Your goal:
Taking each line of the records in turn, count those containing "green" and report only the number.

Task inputs:
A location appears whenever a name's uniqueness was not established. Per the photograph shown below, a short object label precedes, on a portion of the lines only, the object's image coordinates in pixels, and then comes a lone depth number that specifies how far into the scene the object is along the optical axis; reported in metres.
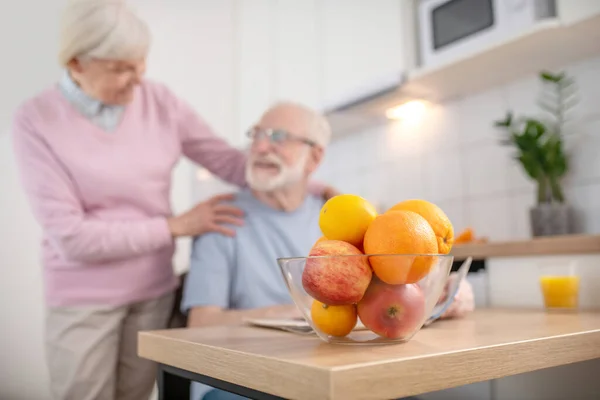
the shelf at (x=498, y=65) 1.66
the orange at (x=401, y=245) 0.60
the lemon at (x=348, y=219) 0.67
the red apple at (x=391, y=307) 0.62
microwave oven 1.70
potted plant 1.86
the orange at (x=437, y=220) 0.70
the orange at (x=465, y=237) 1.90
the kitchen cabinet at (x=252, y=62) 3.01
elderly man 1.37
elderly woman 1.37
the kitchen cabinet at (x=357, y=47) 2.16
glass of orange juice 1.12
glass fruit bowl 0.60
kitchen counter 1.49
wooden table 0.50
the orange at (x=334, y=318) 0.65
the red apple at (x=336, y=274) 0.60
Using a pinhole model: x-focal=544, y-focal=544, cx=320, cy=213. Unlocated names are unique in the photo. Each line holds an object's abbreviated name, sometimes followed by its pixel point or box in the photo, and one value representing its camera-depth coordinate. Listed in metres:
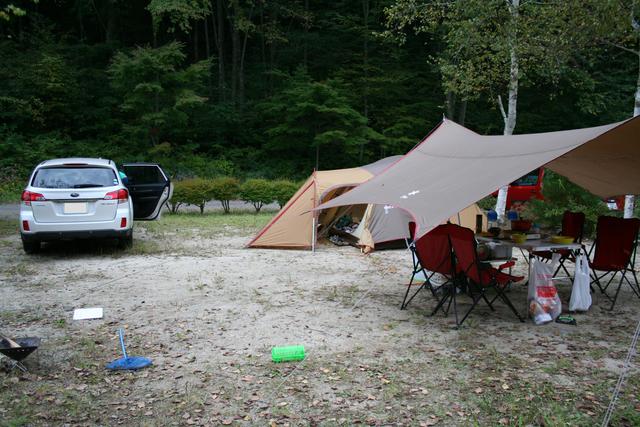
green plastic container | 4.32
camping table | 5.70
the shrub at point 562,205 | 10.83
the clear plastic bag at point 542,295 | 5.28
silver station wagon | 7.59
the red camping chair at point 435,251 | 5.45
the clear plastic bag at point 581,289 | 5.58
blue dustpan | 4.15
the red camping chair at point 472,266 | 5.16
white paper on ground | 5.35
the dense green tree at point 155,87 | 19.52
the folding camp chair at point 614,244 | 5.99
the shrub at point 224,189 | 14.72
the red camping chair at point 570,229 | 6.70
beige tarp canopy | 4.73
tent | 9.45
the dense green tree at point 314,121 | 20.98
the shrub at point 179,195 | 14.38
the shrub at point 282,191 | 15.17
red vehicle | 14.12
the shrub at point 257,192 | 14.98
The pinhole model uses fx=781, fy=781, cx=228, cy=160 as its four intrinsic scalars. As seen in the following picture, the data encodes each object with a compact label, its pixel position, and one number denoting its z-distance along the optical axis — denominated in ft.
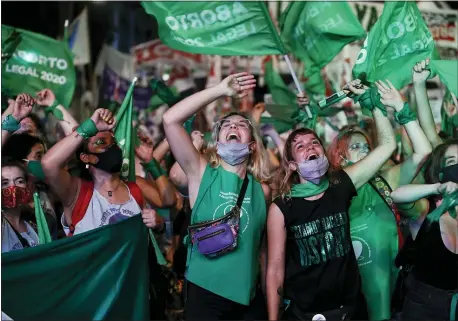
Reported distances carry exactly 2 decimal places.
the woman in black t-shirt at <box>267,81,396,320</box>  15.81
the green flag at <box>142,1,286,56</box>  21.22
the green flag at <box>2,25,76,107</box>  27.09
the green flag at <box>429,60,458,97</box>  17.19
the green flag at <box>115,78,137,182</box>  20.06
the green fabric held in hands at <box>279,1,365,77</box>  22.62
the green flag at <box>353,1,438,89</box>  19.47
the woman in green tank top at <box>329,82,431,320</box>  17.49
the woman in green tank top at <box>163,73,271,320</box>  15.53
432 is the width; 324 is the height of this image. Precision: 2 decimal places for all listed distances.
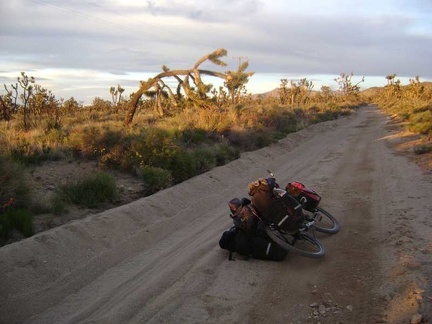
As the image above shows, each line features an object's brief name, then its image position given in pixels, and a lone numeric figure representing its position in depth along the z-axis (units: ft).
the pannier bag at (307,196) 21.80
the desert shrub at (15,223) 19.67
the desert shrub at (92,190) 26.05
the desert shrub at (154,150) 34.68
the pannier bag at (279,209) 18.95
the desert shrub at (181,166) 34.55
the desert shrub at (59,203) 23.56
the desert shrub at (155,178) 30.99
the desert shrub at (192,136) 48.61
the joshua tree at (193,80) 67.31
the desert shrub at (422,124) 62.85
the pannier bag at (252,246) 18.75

Solution to this exercise:
11